__Keypoint coordinate data__:
┌──

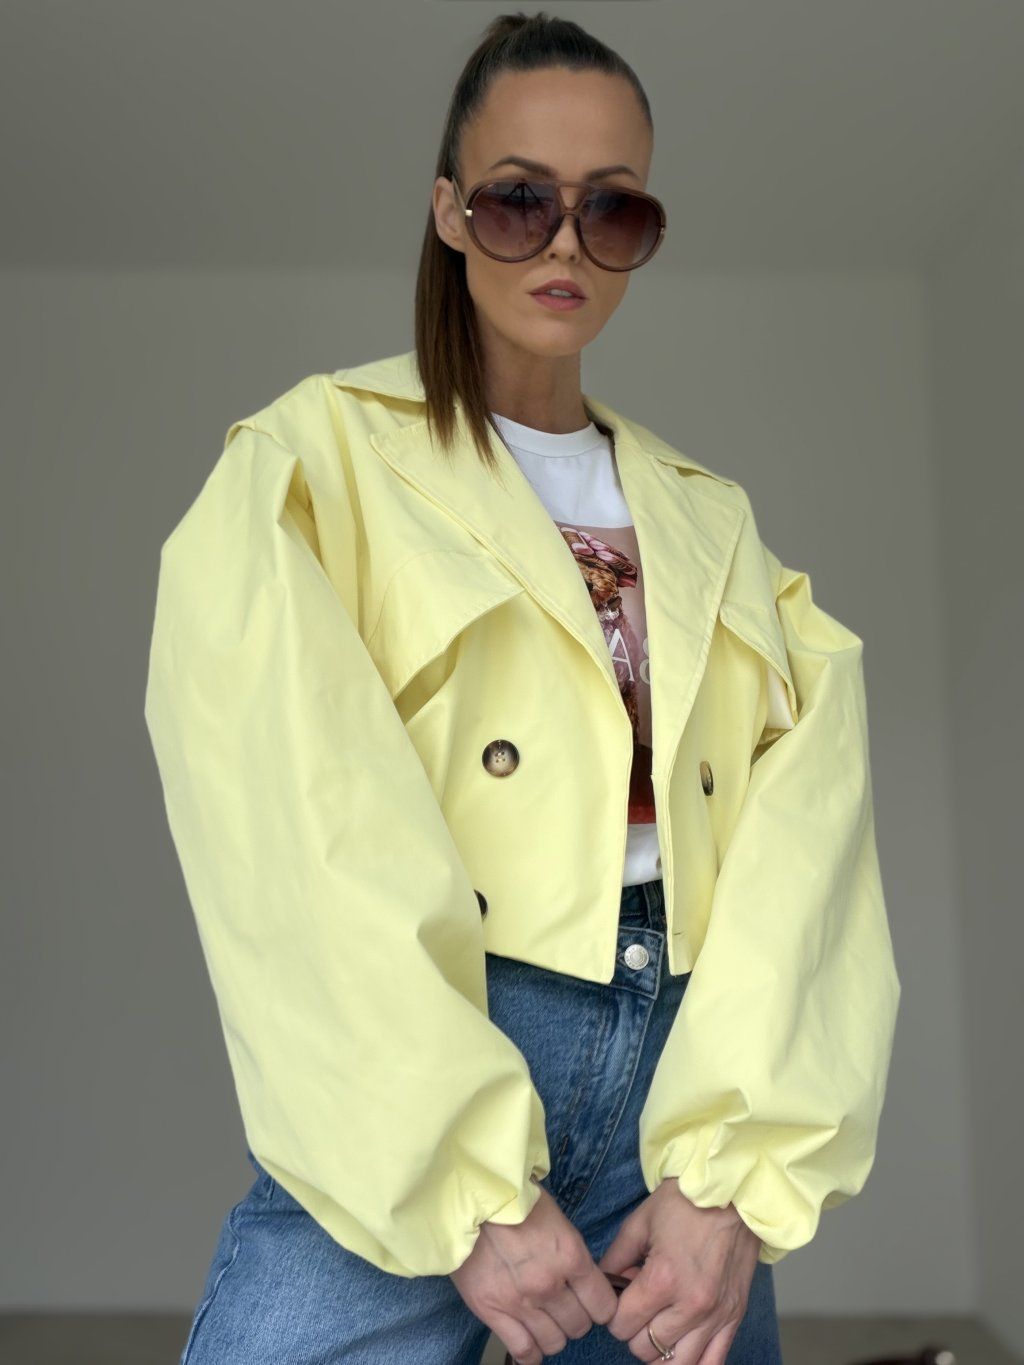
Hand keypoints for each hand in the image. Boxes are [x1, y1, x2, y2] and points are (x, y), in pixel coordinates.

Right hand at [450, 1178, 618, 1363]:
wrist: (470, 1198)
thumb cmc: (517, 1201)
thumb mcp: (558, 1220)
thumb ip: (571, 1254)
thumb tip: (583, 1280)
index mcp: (571, 1257)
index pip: (603, 1306)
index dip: (600, 1306)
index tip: (592, 1303)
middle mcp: (550, 1285)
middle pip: (579, 1326)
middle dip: (575, 1318)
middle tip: (564, 1306)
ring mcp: (521, 1302)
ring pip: (554, 1342)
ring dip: (554, 1334)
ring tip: (545, 1321)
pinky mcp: (493, 1311)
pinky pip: (523, 1350)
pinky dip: (531, 1354)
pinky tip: (531, 1346)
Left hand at [596, 1178, 760, 1361]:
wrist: (734, 1192)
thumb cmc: (685, 1202)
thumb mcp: (640, 1222)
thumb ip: (616, 1257)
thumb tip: (605, 1284)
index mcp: (662, 1279)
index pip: (622, 1325)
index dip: (613, 1314)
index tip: (619, 1298)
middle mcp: (690, 1305)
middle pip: (645, 1348)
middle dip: (634, 1330)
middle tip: (638, 1307)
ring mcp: (716, 1316)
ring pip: (676, 1364)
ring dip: (659, 1350)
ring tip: (657, 1325)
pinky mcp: (734, 1318)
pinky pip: (713, 1363)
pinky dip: (693, 1362)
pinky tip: (681, 1346)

└──

__EXERCISE DETAILS__: What are the lines from the one with "ring mcp: (716, 1316)" through the last line of the records above? Quote them exactly and add nothing.

__SOLUTION__:
ring mcp: (716, 1316)
ring pip: (676, 1364)
ring dip: (659, 1350)
ring tip: (657, 1325)
pinky mcp: (734, 1318)
pinky pip: (713, 1363)
pinky dip: (693, 1362)
pinky tip: (681, 1346)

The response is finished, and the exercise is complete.